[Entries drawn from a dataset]
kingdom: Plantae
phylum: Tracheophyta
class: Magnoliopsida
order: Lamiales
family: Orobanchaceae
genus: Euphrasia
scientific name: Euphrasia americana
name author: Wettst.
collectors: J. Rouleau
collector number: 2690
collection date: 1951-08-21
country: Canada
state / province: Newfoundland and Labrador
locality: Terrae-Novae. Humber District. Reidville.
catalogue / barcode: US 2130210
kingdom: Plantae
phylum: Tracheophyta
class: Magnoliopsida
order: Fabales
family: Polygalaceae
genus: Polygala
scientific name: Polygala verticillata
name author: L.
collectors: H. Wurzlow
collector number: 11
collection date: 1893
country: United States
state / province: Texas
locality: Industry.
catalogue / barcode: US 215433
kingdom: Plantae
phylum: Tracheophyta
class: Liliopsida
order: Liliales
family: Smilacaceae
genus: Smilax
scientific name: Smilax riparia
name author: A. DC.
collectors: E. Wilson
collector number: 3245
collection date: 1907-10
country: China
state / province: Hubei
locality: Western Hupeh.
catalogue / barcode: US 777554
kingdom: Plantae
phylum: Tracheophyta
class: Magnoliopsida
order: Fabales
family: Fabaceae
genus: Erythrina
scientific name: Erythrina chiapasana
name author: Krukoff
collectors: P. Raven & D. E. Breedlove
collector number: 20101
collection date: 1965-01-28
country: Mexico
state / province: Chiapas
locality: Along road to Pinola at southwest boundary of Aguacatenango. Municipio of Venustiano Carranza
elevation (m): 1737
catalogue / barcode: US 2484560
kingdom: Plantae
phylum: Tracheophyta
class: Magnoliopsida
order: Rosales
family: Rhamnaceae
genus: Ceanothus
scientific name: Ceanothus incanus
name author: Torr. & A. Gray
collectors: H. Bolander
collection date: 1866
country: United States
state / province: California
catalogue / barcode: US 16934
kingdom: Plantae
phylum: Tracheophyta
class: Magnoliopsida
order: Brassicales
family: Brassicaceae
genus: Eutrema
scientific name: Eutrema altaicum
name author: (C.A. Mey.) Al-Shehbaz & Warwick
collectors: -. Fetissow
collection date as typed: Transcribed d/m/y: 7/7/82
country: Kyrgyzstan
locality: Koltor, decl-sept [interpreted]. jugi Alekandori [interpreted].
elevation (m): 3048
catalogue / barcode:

▶ [Task description]:
Recast every line of all the records above as a single numbered list, omitting any blank lines.

▶ [In response]:
1. kingdom: Plantae
2. phylum: Tracheophyta
3. class: Magnoliopsida
4. order: Lamiales
5. family: Orobanchaceae
6. genus: Euphrasia
7. scientific name: Euphrasia americana
8. name author: Wettst.
9. collectors: J. Rouleau
10. collector number: 2690
11. collection date: 1951-08-21
12. country: Canada
13. state / province: Newfoundland and Labrador
14. locality: Terrae-Novae. Humber District. Reidville.
15. catalogue / barcode: US 2130210
16. kingdom: Plantae
17. phylum: Tracheophyta
18. class: Magnoliopsida
19. order: Fabales
20. family: Polygalaceae
21. genus: Polygala
22. scientific name: Polygala verticillata
23. name author: L.
24. collectors: H. Wurzlow
25. collector number: 11
26. collection date: 1893
27. country: United States
28. state / province: Texas
29. locality: Industry.
30. catalogue / barcode: US 215433
31. kingdom: Plantae
32. phylum: Tracheophyta
33. class: Liliopsida
34. order: Liliales
35. family: Smilacaceae
36. genus: Smilax
37. scientific name: Smilax riparia
38. name author: A. DC.
39. collectors: E. Wilson
40. collector number: 3245
41. collection date: 1907-10
42. country: China
43. state / province: Hubei
44. locality: Western Hupeh.
45. catalogue / barcode: US 777554
46. kingdom: Plantae
47. phylum: Tracheophyta
48. class: Magnoliopsida
49. order: Fabales
50. family: Fabaceae
51. genus: Erythrina
52. scientific name: Erythrina chiapasana
53. name author: Krukoff
54. collectors: P. Raven & D. E. Breedlove
55. collector number: 20101
56. collection date: 1965-01-28
57. country: Mexico
58. state / province: Chiapas
59. locality: Along road to Pinola at southwest boundary of Aguacatenango. Municipio of Venustiano Carranza
60. elevation (m): 1737
61. catalogue / barcode: US 2484560
62. kingdom: Plantae
63. phylum: Tracheophyta
64. class: Magnoliopsida
65. order: Rosales
66. family: Rhamnaceae
67. genus: Ceanothus
68. scientific name: Ceanothus incanus
69. name author: Torr. & A. Gray
70. collectors: H. Bolander
71. collection date: 1866
72. country: United States
73. state / province: California
74. catalogue / barcode: US 16934
75. kingdom: Plantae
76. phylum: Tracheophyta
77. class: Magnoliopsida
78. order: Brassicales
79. family: Brassicaceae
80. genus: Eutrema
81. scientific name: Eutrema altaicum
82. name author: (C.A. Mey.) Al-Shehbaz & Warwick
83. collectors: -. Fetissow
84. collection date as typed: Transcribed d/m/y: 7/7/82
85. country: Kyrgyzstan
86. locality: Koltor, decl-sept [interpreted]. jugi Alekandori [interpreted].
87. elevation (m): 3048
88. catalogue / barcode:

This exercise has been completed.